“THE SANCTITY OF HUMAN LIFE”: OUTRAGE OVER TRUMP BLACKWATER PARDONS

News Desk World

Thu 24 December 2020:

US President Donald Trump pardons for the four Blackwater security contractors who were convicted of murder and manslaughter six years ago, has caused international uproar, including in Iraq where people expressed outrage and sadness.

The United Nations’ human rights office said on Wednesday that it was “deeply concerned” by the pardons, which it said “contributes to impunity and has the effect of emboldening others to commit such crimes in the future”.

Retired US general Mark Hertling, who served in Iraq, called the pardon “egregious and disgusting”.

 

The US’s largest Muslim civil rights organization on Wednesday condemned President Donald Trump’s decision to grant clemency to four former Blackwater contractors convicted of killing Iraqi civilians.

National Executive Director of the Council on American-Islamic Relations (CAIR) Nihad Awad said the decision lacks respect for the US legal system and “the sanctity of human life, especially the lives of Muslims and people of color.”

“These Blackwater mercenaries were convicted of perpetrating one of the most infamous war crimes of the American occupation of Iraq. Pardoning them is an unconscionable act of moral insanity,” said Awad.

On Wednesday, Iraq’s Foreign Ministry said the move did not “take into account the seriousness of the crime committed”, and urged the US to review its decision.

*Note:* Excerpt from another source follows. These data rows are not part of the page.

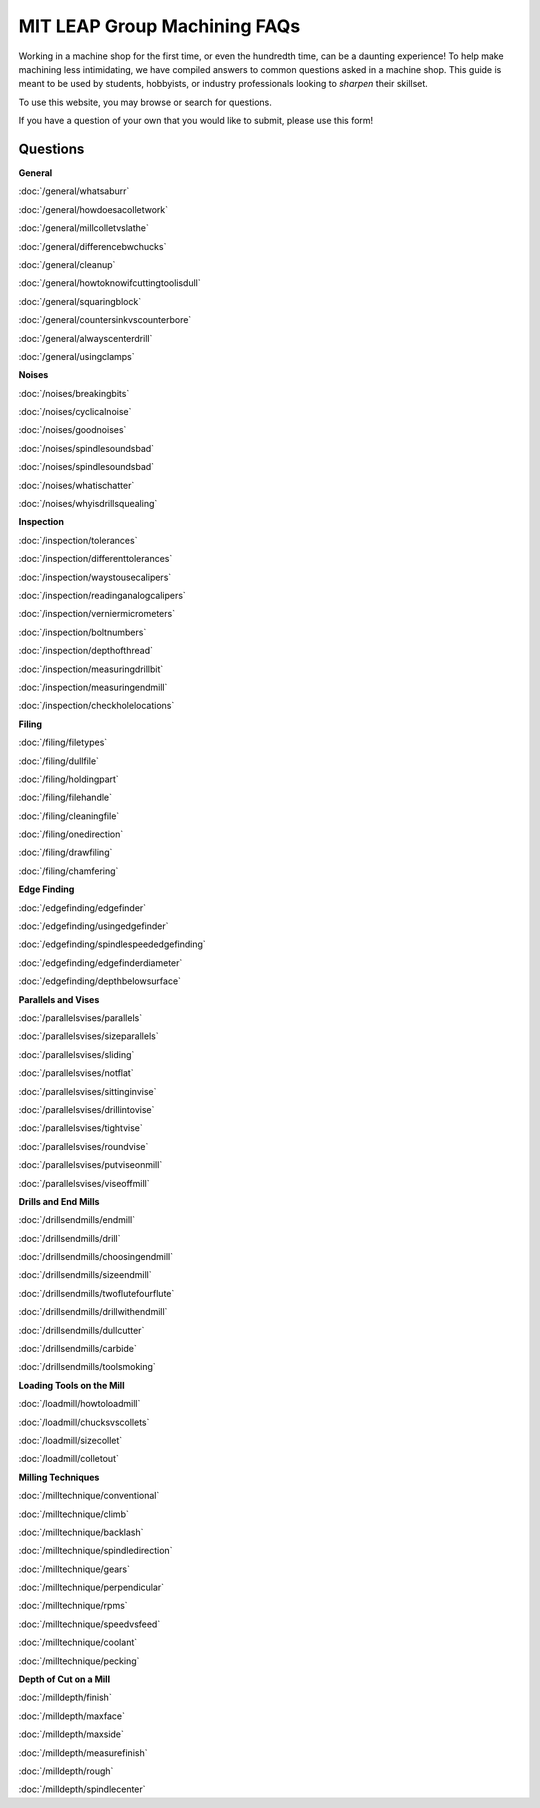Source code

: MIT LEAP Group Machining FAQs
==========================

Working in a machine shop for the first time, 
or even the hundredth time, can be a daunting experience! 
To help make machining less intimidating, we have compiled 
answers to common questions asked in a machine shop. This guide 
is meant to be used by students, hobbyists, or industry professionals
looking to *sharpen* their skillset.

To use this website, you may browse or search for questions. 

If you have a question of your own that you would like to submit, please use this form!

Questions
----------
**General**

:doc:`/general/whatsaburr`

:doc:`/general/howdoesacolletwork`

:doc:`/general/millcolletvslathe`

:doc:`/general/differencebwchucks`

:doc:`/general/cleanup`

:doc:`/general/howtoknowifcuttingtoolisdull`

:doc:`/general/squaringblock`

:doc:`/general/countersinkvscounterbore`

:doc:`/general/alwayscenterdrill`

:doc:`/general/usingclamps`

**Noises**

:doc:`/noises/breakingbits`

:doc:`/noises/cyclicalnoise`

:doc:`/noises/goodnoises`

:doc:`/noises/spindlesoundsbad`

:doc:`/noises/spindlesoundsbad`

:doc:`/noises/whatischatter`

:doc:`/noises/whyisdrillsquealing`

**Inspection**

:doc:`/inspection/tolerances`

:doc:`/inspection/differenttolerances`

:doc:`/inspection/waystousecalipers`

:doc:`/inspection/readinganalogcalipers`

:doc:`/inspection/verniermicrometers`

:doc:`/inspection/boltnumbers`

:doc:`/inspection/depthofthread`

:doc:`/inspection/measuringdrillbit`

:doc:`/inspection/measuringendmill`

:doc:`/inspection/checkholelocations`

**Filing**

:doc:`/filing/filetypes`

:doc:`/filing/dullfile`

:doc:`/filing/holdingpart`

:doc:`/filing/filehandle`

:doc:`/filing/cleaningfile`

:doc:`/filing/onedirection`

:doc:`/filing/drawfiling`

:doc:`/filing/chamfering`


**Edge Finding**

:doc:`/edgefinding/edgefinder`

:doc:`/edgefinding/usingedgefinder`

:doc:`/edgefinding/spindlespeededgefinding`

:doc:`/edgefinding/edgefinderdiameter`

:doc:`/edgefinding/depthbelowsurface`


**Parallels and Vises**

:doc:`/parallelsvises/parallels`

:doc:`/parallelsvises/sizeparallels`

:doc:`/parallelsvises/sliding`

:doc:`/parallelsvises/notflat`

:doc:`/parallelsvises/sittinginvise`

:doc:`/parallelsvises/drillintovise`

:doc:`/parallelsvises/tightvise`

:doc:`/parallelsvises/roundvise`

:doc:`/parallelsvises/putviseonmill`

:doc:`/parallelsvises/viseoffmill`

**Drills and End Mills**

:doc:`/drillsendmills/endmill`

:doc:`/drillsendmills/drill`

:doc:`/drillsendmills/choosingendmill`

:doc:`/drillsendmills/sizeendmill`

:doc:`/drillsendmills/twoflutefourflute`

:doc:`/drillsendmills/drillwithendmill`

:doc:`/drillsendmills/dullcutter`

:doc:`/drillsendmills/carbide`

:doc:`/drillsendmills/toolsmoking`

**Loading Tools on the Mill**

:doc:`/loadmill/howtoloadmill`

:doc:`/loadmill/chucksvscollets`

:doc:`/loadmill/sizecollet`

:doc:`/loadmill/colletout`

**Milling Techniques**

:doc:`/milltechnique/conventional`

:doc:`/milltechnique/climb`

:doc:`/milltechnique/backlash`

:doc:`/milltechnique/spindledirection`

:doc:`/milltechnique/gears`

:doc:`/milltechnique/perpendicular`

:doc:`/milltechnique/rpms`

:doc:`/milltechnique/speedvsfeed`

:doc:`/milltechnique/coolant`

:doc:`/milltechnique/pecking`

**Depth of Cut on a Mill**

:doc:`/milldepth/finish`

:doc:`/milldepth/maxface`

:doc:`/milldepth/maxside`

:doc:`/milldepth/measurefinish`

:doc:`/milldepth/rough`

:doc:`/milldepth/spindlecenter`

“The infamous Blackwater company killed Iraqi citizens at Nisour Square. Today we heard they were released upon personal order by President Trump, as if they don’t care for the spilled Iraqi blood,” said Saleh Abed, a Baghdad resident.

“I knew we’d never get justice,” Fares Saadi, the Iraqi police officer who led the investigations, told AFP news agency.

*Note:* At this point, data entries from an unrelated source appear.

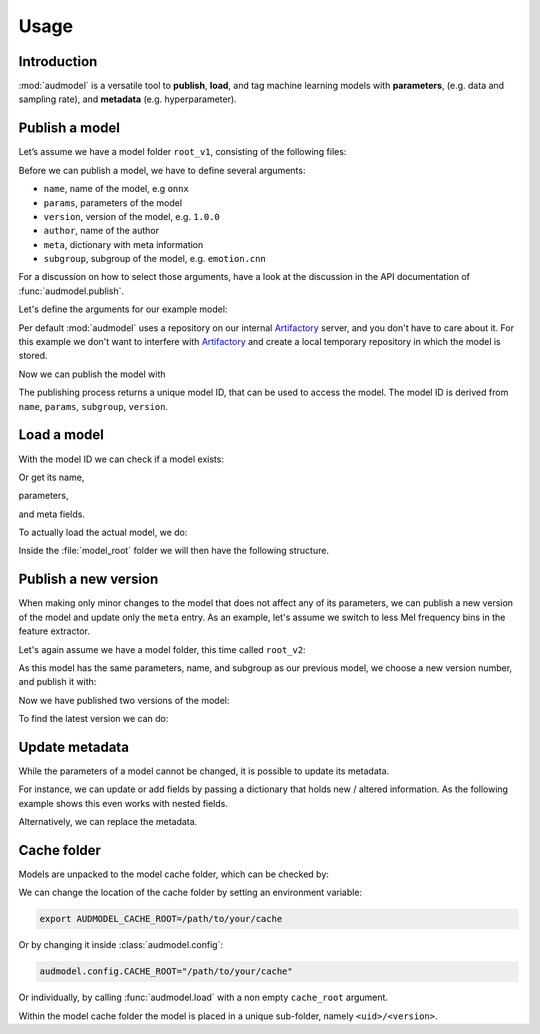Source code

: Usage
=====

.. jupyter-execute::
    :stderr:
    :hide-output:
    :hide-code:

    import os
    import glob

    import audeer
    import audmodel


    def create_model(name, files, root):
        root = os.path.join(root, name)
        audeer.mkdir(root)
        for file in files:
            path = os.path.join(root, file)
            audeer.mkdir(os.path.dirname(path))
            with open(path, "w"):
                pass
        return root


    def show_model(path):
        path = audeer.safe_path(path)
        for root, dirs, files in os.walk(path):
            level = root.replace(path, "").count(os.sep)
            indent = " " * 4 * (level)
            print("{}{}/".format(indent, os.path.basename(root)))
            subindent = " " * 4 * (level + 1)
            for f in files:
                print("{}{}".format(subindent, f))


    cache_dir = audeer.mkdir("./tmp/cache")
    model_dir = audeer.mkdir("./tmp/models")
    audmodel.config.CACHE_ROOT = cache_dir


Introduction
------------

:mod:`audmodel` is a versatile tool
to **publish**,
**load**,
and tag
machine learning models
with **parameters**,
(e.g. data and sampling rate),
and **metadata**
(e.g. hyperparameter).


Publish a model
---------------

Let’s assume we have a model folder ``root_v1``,
consisting of the following files:

.. jupyter-execute::
    :hide-code:

    files = [
        "model.yaml",
        "model.onnx",
        "readme.txt",
        "log/eval.yaml",
    ]
    root_v1 = create_model("root_v1", files, model_dir)
    show_model(root_v1)

Before we can publish a model,
we have to define several arguments:

* ``name``, name of the model, e.g ``onnx``
* ``params``, parameters of the model
* ``version``, version of the model, e.g. ``1.0.0``
* ``author``, name of the author
* ``meta``, dictionary with meta information
* ``subgroup``, subgroup of the model, e.g. ``emotion.cnn``

For a discussion on how to select those arguments,
have a look at the discussion in the API documentation of
:func:`audmodel.publish`.

Let's define the arguments for our example model:

.. jupyter-execute::

    name = "onnx"
    params = {
        "model": "cnn10",
        "data": ["emodb", "msppodcast"],
        "feature": "melspec",
        "sampling_rate": 16000,
    }
    version = "1.0.0"
    author="sphinx"
    meta = {
        "model": {
            "cnn10": {
                "learning-rate": 1e-2,
                "optimizer": "adam",
            },
        },
        "data": {
            "emodb": {"version": "1.1.1"},
            "msppodcast": {"version": "2.6.0"},
        },
        "feature": {
            "melspec": {
                "win_dur": "32ms",
                "hop_dur": "10ms",
                "mel_bins": 64,
            },
        },
    }
    subgroup = "emotion.cnn"

Per default :mod:`audmodel` uses a repository
on our internal Artifactory_ server,
and you don't have to care about it.
For this example
we don't want to interfere with Artifactory_
and create a local temporary repository
in which the model is stored.

.. jupyter-execute::

    import audbackend
    import audeer
    import audmodel

    repo = "models"
    host = audeer.path("./tmp/repo")
    audeer.mkdir(audeer.path(host, repo))
    repository = audbackend.Repository(repo, host, "file-system")
    audmodel.config.REPOSITORIES = [repository]



Now we can publish the model with

.. jupyter-execute::

    uid = audmodel.publish(
        root_v1,
        name,
        params,
        version,
        author=author,
        meta=meta,
        subgroup=subgroup,
        repository=repository,
    )
    uid

The publishing process returns a unique model ID,
that can be used to access the model.
The model ID is derived from
``name``, ``params``, ``subgroup``, ``version``.


Load a model
------------

With the model ID we can check if a model exists:

.. jupyter-execute::

    audmodel.exists(uid)

Or get its name,

.. jupyter-execute::

    audmodel.name(uid)

parameters,

.. jupyter-execute::

    audmodel.parameters(uid)

and meta fields.

.. jupyter-execute::

    audmodel.meta(uid)

To actually load the actual model, we do:

.. jupyter-execute::

    model_root = audmodel.load(uid)

Inside the :file:`model_root` folder
we will then have the following structure.

.. jupyter-execute::
    :hide-code:

    show_model(model_root)


Publish a new version
---------------------

When making only minor changes to the model
that does not affect any of its parameters,
we can publish a new version of the model
and update only the ``meta`` entry.
As an example,
let's assume we switch to less Mel frequency bins
in the feature extractor.

.. jupyter-execute::

    meta["feature"]["melspec"]["mel_bins"] = 32

Let's again assume we have a model folder,
this time called ``root_v2``:

.. jupyter-execute::
    :hide-code:

    root_v2 = create_model("root_v2", files, model_dir)
    show_model(root_v2)

As this model has the same parameters, name, and subgroup
as our previous model,
we choose a new version number,
and publish it with:

.. jupyter-execute::

    uid = audmodel.publish(
        root_v2,
        name,
        params,
        "2.0.0",
        meta=meta,
        subgroup=subgroup,
        repository=repository,
    )
    uid

Now we have published two versions of the model:

.. jupyter-execute::

    audmodel.versions(uid)

To find the latest version we can do:

.. jupyter-execute::

    audmodel.latest_version(uid)


Update metadata
---------------

While the parameters of a model cannot be changed,
it is possible to update its metadata.

For instance,
we can update or add fields
by passing a dictionary
that holds new / altered information.
As the following example shows
this even works with nested fields.

.. jupyter-execute::

    meta = {
        "model": {
            "cnn10": {"layers": 10},
        },
    }
    audmodel.update_meta(uid, meta)
    audmodel.meta(uid)

Alternatively,
we can replace the metadata.

.. jupyter-execute::

    meta = {"new": "meta"}
    audmodel.update_meta(uid, meta, replace=True)
    audmodel.meta(uid)


Cache folder
------------

Models are unpacked to the model cache folder,
which can be checked by:

.. jupyter-execute::

    cache_root = audmodel.default_cache_root()
    cache_root

.. jupyter-execute::

    audeer.list_dir_names(cache_root, basenames=True)

We can change the location of the cache folder
by setting an environment variable:

.. code-block:: bash

    export AUDMODEL_CACHE_ROOT=/path/to/your/cache

Or by changing it inside :class:`audmodel.config`:

.. code-block:: python

    audmodel.config.CACHE_ROOT="/path/to/your/cache"

Or individually,
by calling :func:`audmodel.load`
with a non empty ``cache_root`` argument.

Within the model cache folder
the model is placed in a unique sub-folder, namely
``<uid>/<version>``.


.. jupyter-execute::
    :hide-code:

    audeer.rmdir("./tmp")


.. _Artifactory: https://artifactory.audeering.com/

A former classmate of a medical student killed at the time called the pardons “an utter outrage” but said they were not surprising.

“As far as they are concerned, our blood is cheaper than water and our demands for justice and accountability are merely a nuisance,” the classmate said, requesting anonymity.

According to an analysis by Harvard University law professor Jack Goldsmith and an assistant, Matthew Gluck, at least 42 of the 65 pardons Trump has issued so far were “to advance a political agenda” while only five were recommended by the official White House pardons attorney.

In March 2003, the US invaded Iraq and toppled the regime of Saddam Hussein.

The human cost of the US occupation was high with more than 100,000 civilian deaths along with evidence of torture and abuse in US-run prisons.